**OBJECTIVE:** Pick out each line in the rows below that contains the word "common", matching case exactly.

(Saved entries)

□ □ □ □

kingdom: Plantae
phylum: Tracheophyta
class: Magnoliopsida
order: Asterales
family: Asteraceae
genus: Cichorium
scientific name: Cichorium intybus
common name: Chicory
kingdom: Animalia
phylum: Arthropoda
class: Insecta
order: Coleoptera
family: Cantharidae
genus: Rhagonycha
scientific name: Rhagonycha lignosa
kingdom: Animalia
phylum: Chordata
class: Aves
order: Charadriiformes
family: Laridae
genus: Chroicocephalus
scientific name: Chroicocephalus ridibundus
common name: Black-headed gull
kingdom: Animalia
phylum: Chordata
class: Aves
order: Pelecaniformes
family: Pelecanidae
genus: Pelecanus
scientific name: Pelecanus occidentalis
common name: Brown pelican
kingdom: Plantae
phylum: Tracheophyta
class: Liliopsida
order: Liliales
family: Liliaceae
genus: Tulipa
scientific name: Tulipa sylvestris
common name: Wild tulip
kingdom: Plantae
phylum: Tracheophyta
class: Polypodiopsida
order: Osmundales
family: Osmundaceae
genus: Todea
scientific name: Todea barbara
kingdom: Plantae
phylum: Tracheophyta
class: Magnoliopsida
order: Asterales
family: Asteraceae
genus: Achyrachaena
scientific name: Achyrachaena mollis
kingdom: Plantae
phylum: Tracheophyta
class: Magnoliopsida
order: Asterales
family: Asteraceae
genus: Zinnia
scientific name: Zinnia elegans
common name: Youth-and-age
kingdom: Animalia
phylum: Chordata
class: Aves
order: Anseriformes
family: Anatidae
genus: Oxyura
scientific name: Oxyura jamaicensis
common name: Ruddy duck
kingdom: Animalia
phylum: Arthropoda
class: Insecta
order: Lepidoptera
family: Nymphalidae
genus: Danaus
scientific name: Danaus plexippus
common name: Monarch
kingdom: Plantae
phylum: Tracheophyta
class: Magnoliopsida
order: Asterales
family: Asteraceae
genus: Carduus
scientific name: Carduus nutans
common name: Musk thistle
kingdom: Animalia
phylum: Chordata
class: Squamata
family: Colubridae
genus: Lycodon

□ □ □ □

**REPLY TO THE TASK:**
common name: Chicory
common name: Black-headed gull
common name: Brown pelican
common name: Wild tulip
common name: Youth-and-age
common name: Ruddy duck
common name: Monarch
common name: Musk thistle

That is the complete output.